Selected text:
=== Section Start ===

When an effect jumps unexpectedly between layers of abstraction we call it an abstraction leak. As you mentioned. The correct response is to re-examine these leaks and make other frameworks to cover the edge cases, not to blame the world.
Hackers actively seek these “leaks” by suspending assumptions that arise out of the abstractions that humans tend to rely on.
I’m not surprised that my OP got downvoted. It can be very upsetting when one’s conceptual frameworks are challenged without prescription. No one even mentioned the specific example that I referenced. Well, if they can’t parse it, they don’t deserve it. Keeps me in the market.
If you want a better understanding of the architecture, reading the documentation from the hardware vendor will serve you better.
If you want your code to be faster, almost certainly there will be better ways to go about it. C++ is plenty fast in 99% of the situations. So much so that it is what hardware vendors use to write the vast majority of their high-performance libraries.
If you are just curious and are doing it for fun, sure, go ahead and gnaw your way in. Before you do so, why not have a look at how hand-written assembly is used in the rare niches where it can still be found? Chances are that you will find C/C++ with a few assembly intrinsics thrown in more often than long whole chunks of code in plain assembly. Contain that assembly into little functions that you can call from your main code.
For bonus brownie points, here is a piece of trivia: the language is called assembly and the tool that translates it into executable machine code is called the assembler.
For bonus brownie points, here is a piece of trivia: the language is called assembly and the tool that translates it into executable machine code is called the assembler.

=== Section End ===

[Items from a dataset]
=== Section Start ===

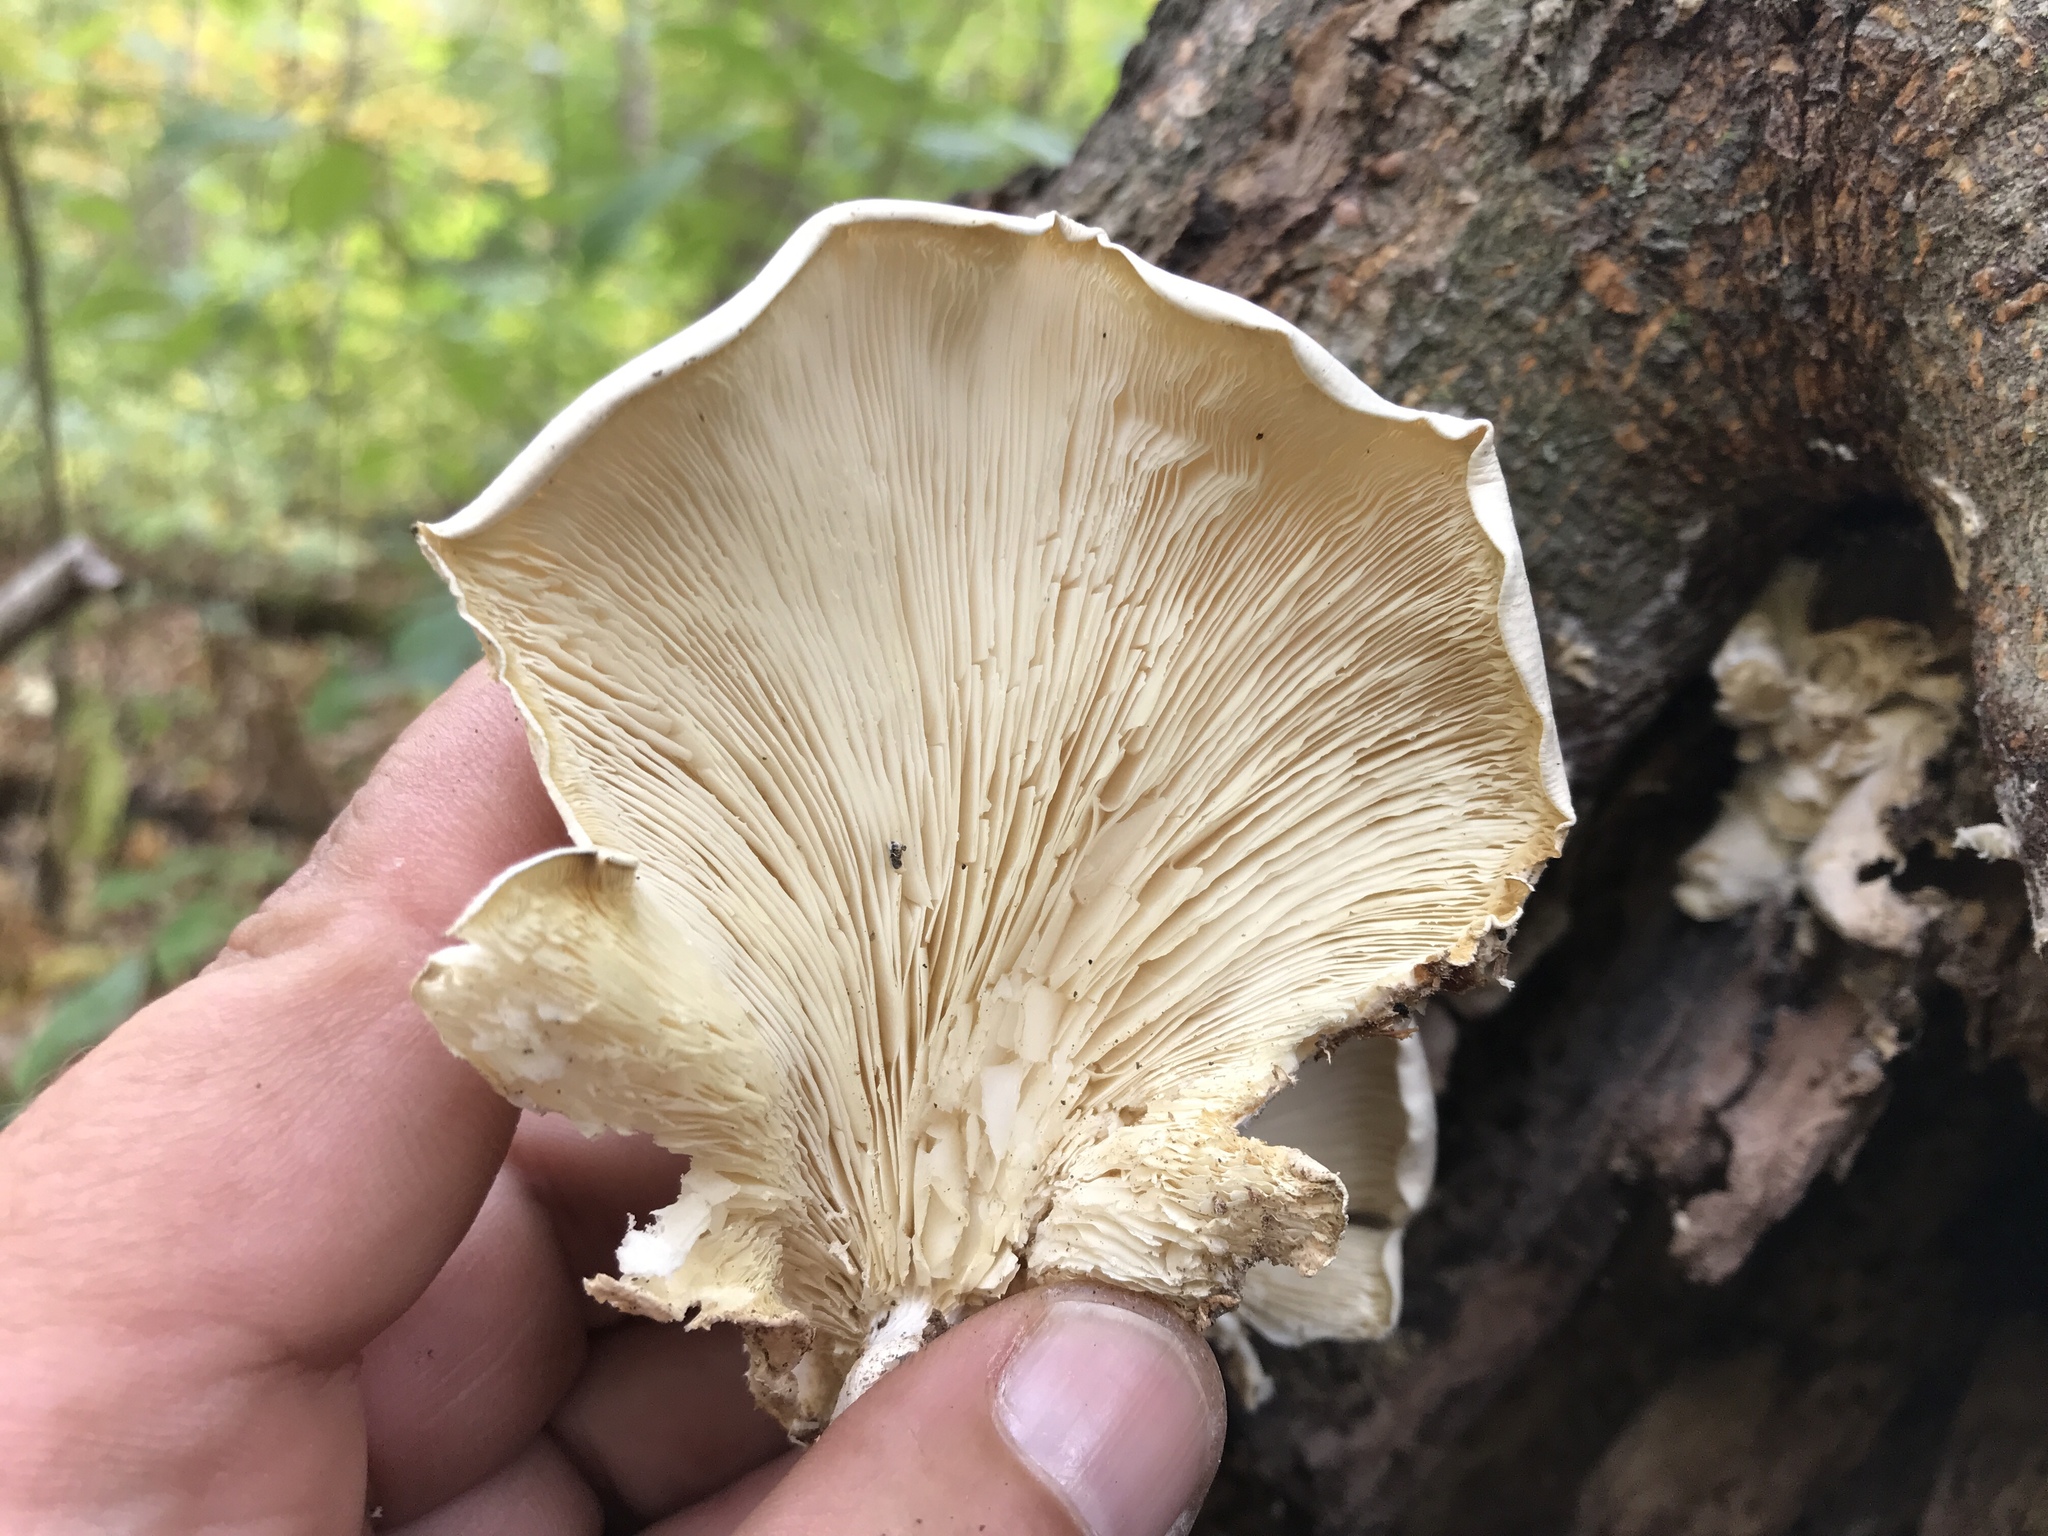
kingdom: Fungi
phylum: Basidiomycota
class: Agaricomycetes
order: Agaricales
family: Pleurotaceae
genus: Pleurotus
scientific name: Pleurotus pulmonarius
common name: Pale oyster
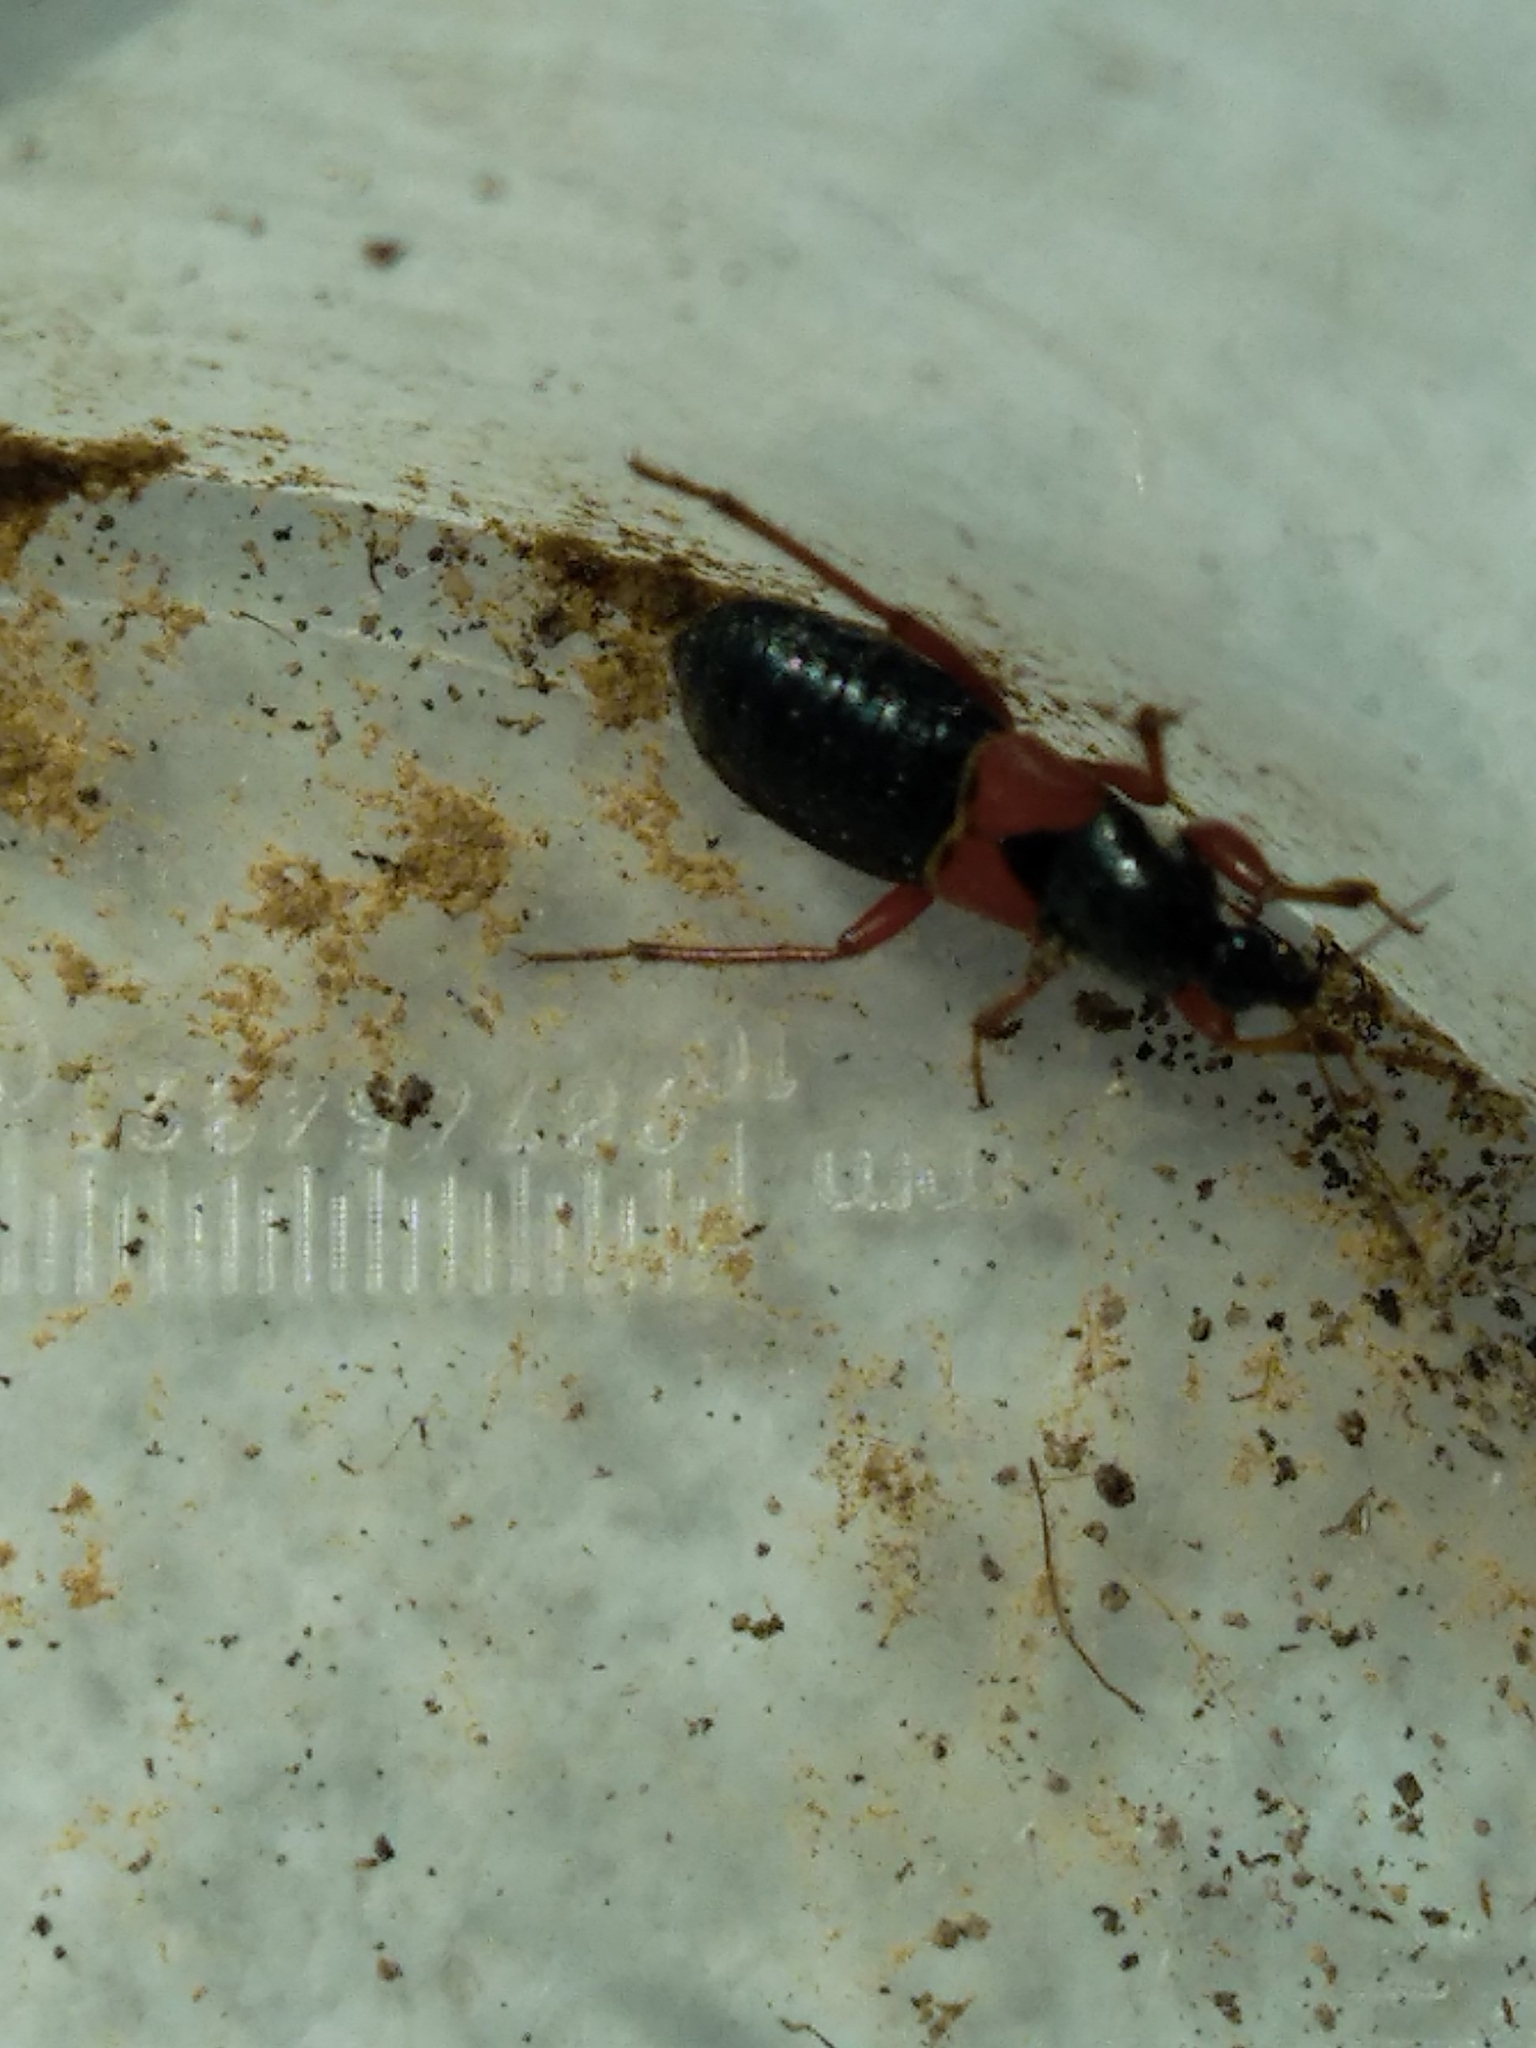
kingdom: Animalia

=== Section End ===

Exercise instructions: Return the part of the forum thread on abstraction leaks and assembly that starts at "If you want a" and ends at "their high-performance libraries.", copied word for word.

Solved problem:
If you want a better understanding of the architecture, reading the documentation from the hardware vendor will serve you better.
If you want your code to be faster, almost certainly there will be better ways to go about it. C++ is plenty fast in 99% of the situations. So much so that it is what hardware vendors use to write the vast majority of their high-performance libraries.